Bluebear Jeff said...

One of the reasons that I like my "Blood Axe" figures is their lack of unnecessary detail.

Lance Runolfsson sculpted them with just enough detail for the table top . . . and they are very easy to paint.

It is unfortunate that his 25s are no longer available.

Right now I'm painting some Old Glory Colonials. There are lots of nice things about the figures . . . but I'd be much happier if about 3/4s of the "equipment detail" were left OFF of the sculpts.

-- Jeff

Martin said...

Hey Stokes,

The Markgraaf highly recommends the old Scruby "True 25mm" castings available from HistoriFigs. The Seven Year's War range in particular are very nice. They have next to no flash, paint up easily, and look good in the large Grant/Young regiments.
The Zeveda plastic miniatures from their Great Northern War range are also very nice and easy on the wallet!

Fitz-Badger said...

Most of my figures from the last 30 years have been fantasy minis (and most of those Citadel/GW), up until a few years ago anyway, so that might color my feelings. But I do like the variety that Foundry puts out. I can mix and match from all sorts of eras/genres and be reasonably sure they won't look out of place as far as anatomy, proportions and detail.
I can see the attractions of nicely detailed and/or realistic proportions or of simplified figures or most of the other reasons some people prefer a given style or manufacturer over another.
Usage is another factor in my book and goes hand-in-hand with detail and painting. The highly detailed painting style with shading and special effects for display minis can look great at the hands of a master (or mistress). Then there are toy soldiers, figures painted for mass effect for tabletop armies, etc. And probably other usages.
I have seen plenty of discussions denigrating "cartoonish" or pumpkin-headed or hamfisted minis and touting highly detailed sculpts or realistic proportions, (and a few discussions that do the reverse).
For my own tastes and purposes I want minis that can fit in with my existing ones (which I have been painting for a long time and don't wish to start over).
I want ranges that are wide and varied - with a variety of figures, and extras such as civilians and characters and animals.
Cost is a lesser consideration, within reason.
I prefer the heft of metal minis, so that leaves out plastic. I prefer to stick to one scale (c. 28mm).
Availability is another factor. As well as reliability of the seller.
Then there's also something to be said for sculpting your own. :-)

MiniWargamer said...

I think it also depends on the numbers of troops you employ in a unit. Detail gets lost (or subsumed) in an OSW battalion where in a 12 man battalion/regiment they might not so more detail enhances the look.

Grimsby Mariner said...

The smaller the figure the less the detail I feel.
Like you I had Peter Laing figures some years ago. Masses of Egyptians in loin clothes, wigs and shields. The effect was excellent.

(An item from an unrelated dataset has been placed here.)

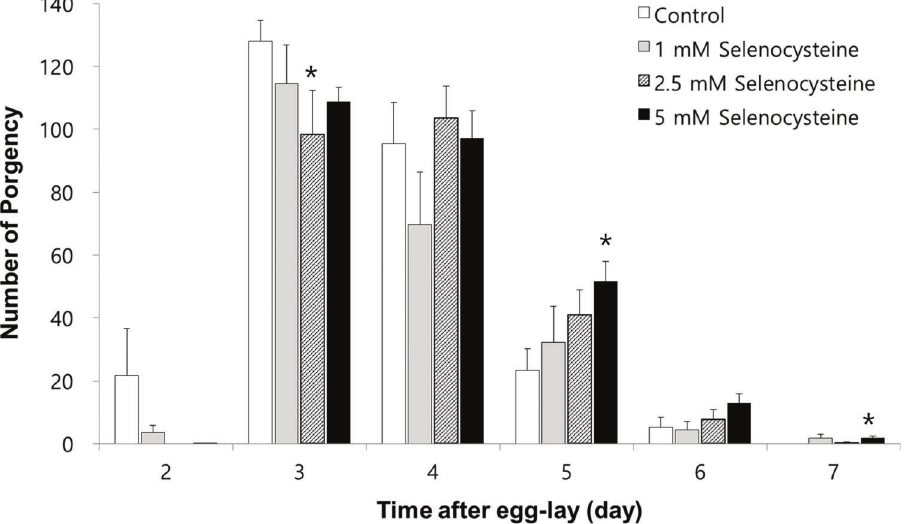
Figure 4 - Effects of selenocysteine on reproduction. The number of progeny produced was monitored every day during a gravid period. Data show the mean number of progeny produced by 10 individual worms on each day. Asterisks indicate p -values less than 0.05 compared with the untreated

I'm now firmly in the camp of the "less is more" even for 28mm figures. The Musketeer figures I'm painting right now are just so much simpler and look that much neater for it.

A J Matthews said...

RSM 95, Spencer Smith and Holger Eriksson do it for me every time. Hinted-at details, elegant, accurate and, above all, human proportions - can't fault 'em.I've painted regiments of these in the time it took to finish just one unit of Front Rank figures.